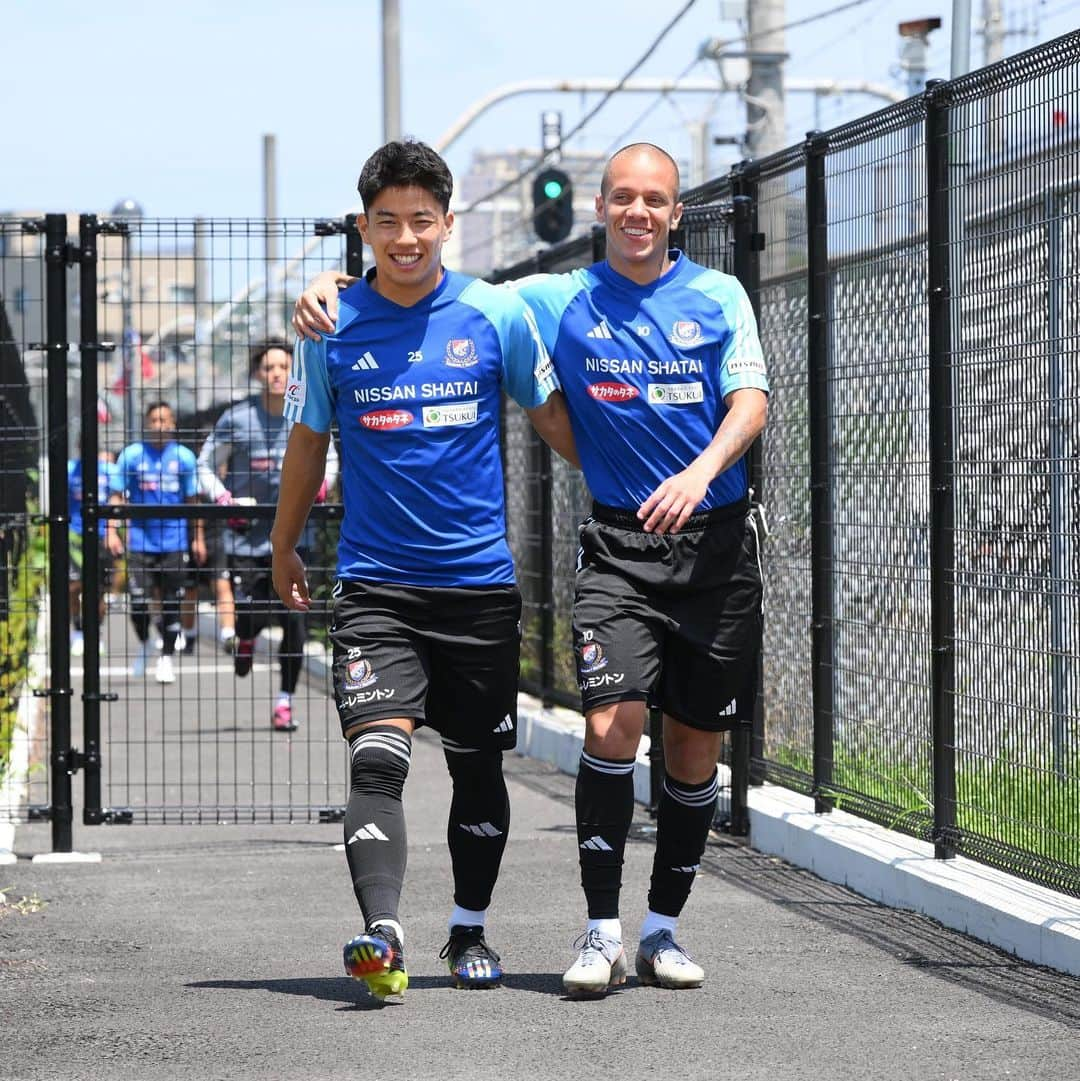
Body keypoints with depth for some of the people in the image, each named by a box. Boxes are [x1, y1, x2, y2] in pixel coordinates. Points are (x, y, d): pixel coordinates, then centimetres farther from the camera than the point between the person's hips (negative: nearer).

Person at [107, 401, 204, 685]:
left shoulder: (184, 457, 4)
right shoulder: (131, 455, 0)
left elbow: (193, 499, 10)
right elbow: (116, 495, 1)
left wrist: (199, 537, 9)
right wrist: (111, 530, -10)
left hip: (175, 542, 1)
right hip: (140, 541, -1)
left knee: (171, 604, 2)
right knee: (139, 601, -7)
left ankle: (167, 658, 15)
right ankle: (144, 644, 21)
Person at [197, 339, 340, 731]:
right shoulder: (236, 418, -2)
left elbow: (330, 458, 19)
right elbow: (206, 466, 8)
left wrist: (322, 482, -2)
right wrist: (223, 498, -9)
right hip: (246, 534, -1)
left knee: (294, 619, -8)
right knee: (251, 615, -1)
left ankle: (284, 701, 5)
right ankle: (245, 639, 40)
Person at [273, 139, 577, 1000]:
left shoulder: (497, 314, -1)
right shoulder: (332, 329, 0)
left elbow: (552, 416, 13)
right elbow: (309, 442, 14)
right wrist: (284, 549, 23)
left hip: (480, 582, 1)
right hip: (376, 584, -1)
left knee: (478, 768, 11)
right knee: (378, 761, -18)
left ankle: (470, 931, 28)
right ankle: (382, 938, -28)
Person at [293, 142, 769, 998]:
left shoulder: (719, 296, 7)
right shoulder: (559, 301, 7)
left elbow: (751, 400, -4)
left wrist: (703, 469, -23)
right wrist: (333, 288, -5)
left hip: (718, 540, 1)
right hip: (618, 543, -1)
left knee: (696, 745, 5)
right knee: (614, 723, -17)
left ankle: (663, 930, 18)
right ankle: (602, 935, -11)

EXERCISE OBJECTIVE » Rewrite the records above, replacing "pixel coordinates" with "image coordinates" wherever it occurs and changing nothing else. Leave the pictures out of your answer.

EXPECTED ANSWER »
Body keypoints with depth for some of the people in the image, each named by a box. Boxes are [x1, y1, x2, y2] in image coordinates. Points are (x, y, d): image coordinates, then centimetres farther from the camera than the point between the person's hips (negative: nearer).

Person at [107, 401, 204, 685]:
left shoulder: (184, 457, 4)
right shoulder: (131, 455, 0)
left elbow: (193, 499, 10)
right elbow: (116, 495, 1)
left wrist: (199, 537, 9)
right wrist: (111, 530, -10)
left hip: (175, 542, 1)
right hip: (140, 541, -1)
left knee: (171, 604, 2)
right knee: (139, 601, -7)
left ankle: (167, 658, 15)
right ankle: (144, 644, 21)
Person at [197, 339, 340, 731]:
right shoulder: (236, 418, -2)
left elbow: (330, 458, 19)
right elbow: (206, 466, 8)
left wrist: (322, 482, -2)
right wrist: (223, 498, -9)
right hip: (246, 534, -1)
left knee: (294, 619, -8)
right knee: (251, 615, -1)
left ankle: (284, 701, 5)
right ankle: (245, 639, 40)
Person at [273, 139, 577, 1000]:
left shoulder: (497, 314, -1)
right shoulder: (332, 329, 0)
left elbow: (552, 416, 13)
right elbow: (309, 442, 14)
right wrist: (284, 549, 23)
left hip: (480, 582, 1)
right hip: (376, 584, -1)
left knee: (478, 768, 11)
right knee: (378, 761, -18)
left ankle: (470, 931, 28)
right ankle: (382, 938, -28)
Person at [293, 142, 769, 998]:
left shoulder: (719, 296, 7)
right shoulder: (559, 301, 7)
left elbow: (751, 400, -4)
left wrist: (703, 469, -23)
right wrist: (333, 288, -5)
left hip: (718, 540, 1)
right hip: (618, 543, -1)
left knee: (696, 745, 5)
right knee: (614, 723, -17)
left ankle: (663, 930, 18)
right ankle: (602, 935, -11)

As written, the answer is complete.